* _Problem details_: Copy out every line of text from the records below word for word, leaving out the pictures.

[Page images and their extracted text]
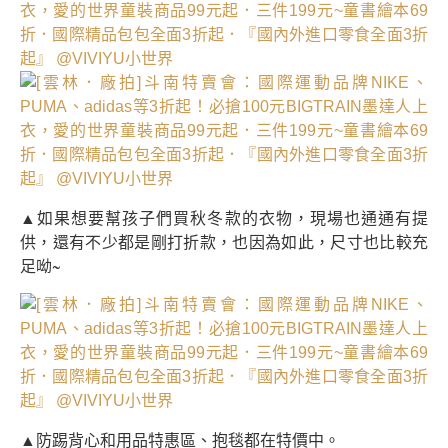
▲如果想要幫孩子們買秋冬款的衣物，現場也通通有提
供，還有不少都是剛打折款，也因為如此，尺寸也比較充
足呦~
▲防踢背心和用品特惠區、抱毯都在特價中。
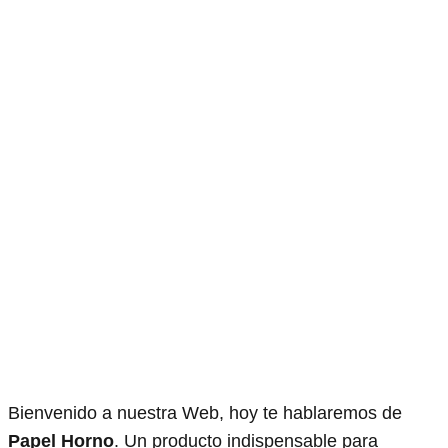
Bienvenido a nuestra Web, hoy te hablaremos de
Papel Horno
. Un producto indispensable para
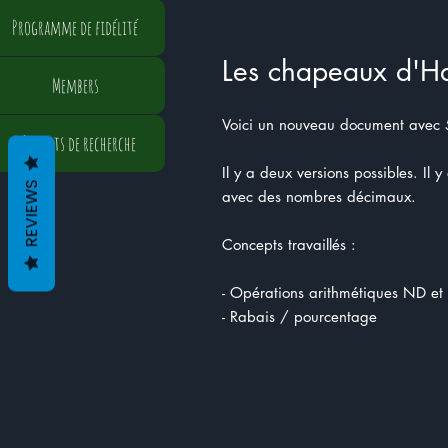
Programme de fidélité
Les chapeaux d'H
Members
Voici un nouveau document avec 
Résultats de recherche
Il y a deux versions possibles. Il 
REVIEWS
avec des nombres décimaux.
Concepts travaillés :
- Opérations arithmétiques ND et
- Rabais / pourcentage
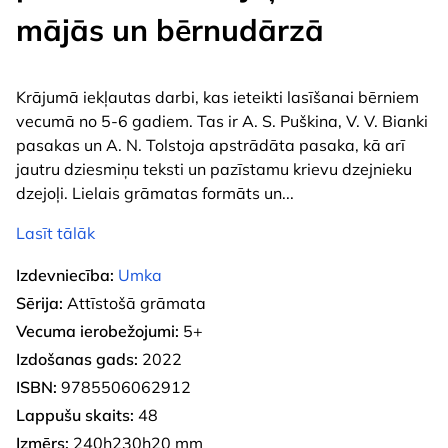
mājās un bērnudārzā
Krājumā iekļautas darbi, kas ieteikti lasīšanai bērniem
vecumā no 5-6 gadiem. Tas ir A. S. Puškina, V. V. Bianki
pasakas un A. N. Tolstoja apstrādāta pasaka, kā arī
jautru dziesmiņu teksti un pazīstamu krievu dzejnieku
dzejoļi. Lielais grāmatas formāts un
...
Lasīt tālāk
Izdevniecība:
Umka
Sērija:
Attīstošā grāmata
Vecuma ierobežojumi:
5+
Izdošanas gads:
2022
ISBN:
9785506062912
Lappušu skaits:
48
Izmērs:
240h230h20 mm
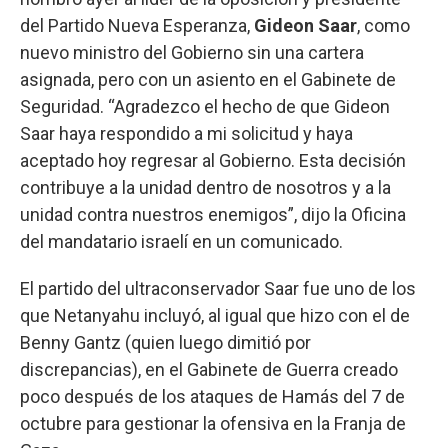
del Partido Nueva Esperanza,
Gideon Saar
, como
nuevo ministro del Gobierno sin una cartera
asignada, pero con un asiento en el Gabinete de
Seguridad. “Agradezco el hecho de que Gideon
Saar haya respondido a mi solicitud y haya
aceptado hoy regresar al Gobierno. Esta decisión
contribuye a la unidad dentro de nosotros y a la
unidad contra nuestros enemigos”, dijo la Oficina
del mandatario israelí en un comunicado.
El partido del ultraconservador Saar fue uno de los
que Netanyahu incluyó, al igual que hizo con el de
Benny Gantz (quien luego dimitió por
discrepancias), en el Gabinete de Guerra creado
poco después de los ataques de Hamás del 7 de
octubre para gestionar la ofensiva en la Franja de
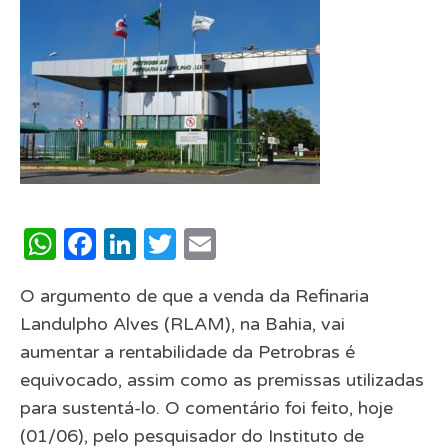
WhatsApp
Facebook
LinkedIn
Twitter
Email
O argumento de que a venda da Refinaria
Landulpho Alves (RLAM), na Bahia, vai
aumentar a rentabilidade da Petrobras é
equivocado, assim como as premissas utilizadas
para sustentá-lo. O comentário foi feito, hoje
(01/06), pelo pesquisador do Instituto de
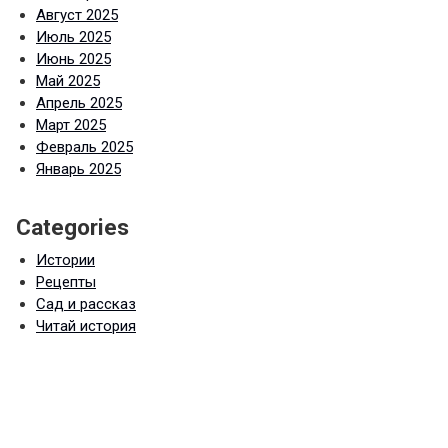
Август 2025
Июль 2025
Июнь 2025
Май 2025
Апрель 2025
Март 2025
Февраль 2025
Январь 2025
Categories
Истории
Рецепты
Сад и рассказ
Читай история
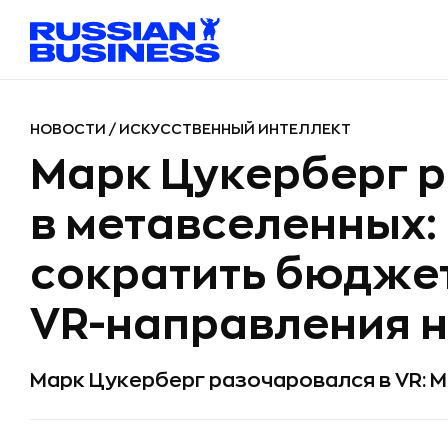
НОВОСТИ
/
ИСКУССТВЕННЫЙ ИНТЕЛЛЕКТ
Марк Цукерберг 
в метавселенных: 
сократить бюджет
VR-направления 
Марк Цукерберг разочаровался в VR:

* _Written response_:
▲如果想要幫孩子們買秋冬款的衣物，現場也通通有提
供，還有不少都是剛打折款，也因為如此，尺寸也比較充
足呦~
▲防踢背心和用品特惠區、抱毯都在特價中。
Bienvenido a nuestra Web, hoy te hablaremos de
Papel Horno
. Un producto indispensable para
Programme de fidélité
Les chapeaux d'H
Members
Voici un nouveau document avec 
Résultats de recherche
Il y a deux versions possibles. Il 
REVIEWS
avec des nombres décimaux.
Concepts travaillés :
- Opérations arithmétiques ND et
- Rabais / pourcentage
mājās un bērnudārzā
Krājumā iekļautas darbi, kas ieteikti lasīšanai bērniem
vecumā no 5-6 gadiem. Tas ir A. S. Puškina, V. V. Bianki
pasakas un A. N. Tolstoja apstrādāta pasaka, kā arī
jautru dziesmiņu teksti un pazīstamu krievu dzejnieku
dzejoļi. Lielais grāmatas formāts un
...
Lasīt tālāk
Izdevniecība:
Umka
Sērija:
Attīstošā grāmata
Vecuma ierobežojumi:
5+
Izdošanas gads:
2022
ISBN:
9785506062912
Lappušu skaits:
48
Izmērs:
240h230h20 mm
del Partido Nueva Esperanza,
Gideon Saar
, como
nuevo ministro del Gobierno sin una cartera
asignada, pero con un asiento en el Gabinete de
Seguridad. “Agradezco el hecho de que Gideon
Saar haya respondido a mi solicitud y haya
aceptado hoy regresar al Gobierno. Esta decisión
contribuye a la unidad dentro de nosotros y a la
unidad contra nuestros enemigos”, dijo la Oficina
del mandatario israelí en un comunicado.
El partido del ultraconservador Saar fue uno de los
que Netanyahu incluyó, al igual que hizo con el de
Benny Gantz (quien luego dimitió por
discrepancias), en el Gabinete de Guerra creado
poco después de los ataques de Hamás del 7 de
octubre para gestionar la ofensiva en la Franja de
WhatsApp
Facebook
LinkedIn
Twitter
Email
O argumento de que a venda da Refinaria
Landulpho Alves (RLAM), na Bahia, vai
aumentar a rentabilidade da Petrobras é
equivocado, assim como as premissas utilizadas
para sustentá-lo. O comentário foi feito, hoje
(01/06), pelo pesquisador do Instituto de
Август 2025
Июль 2025
Июнь 2025
Май 2025
Апрель 2025
Март 2025
Февраль 2025
Январь 2025
Categories
Истории
Рецепты
Сад и рассказ
Читай история
НОВОСТИ
/
ИСКУССТВЕННЫЙ ИНТЕЛЛЕКТ
Марк Цукерберг 
в метавселенных: 
сократить бюджет
VR-направления 
Марк Цукерберг разочаровался в VR:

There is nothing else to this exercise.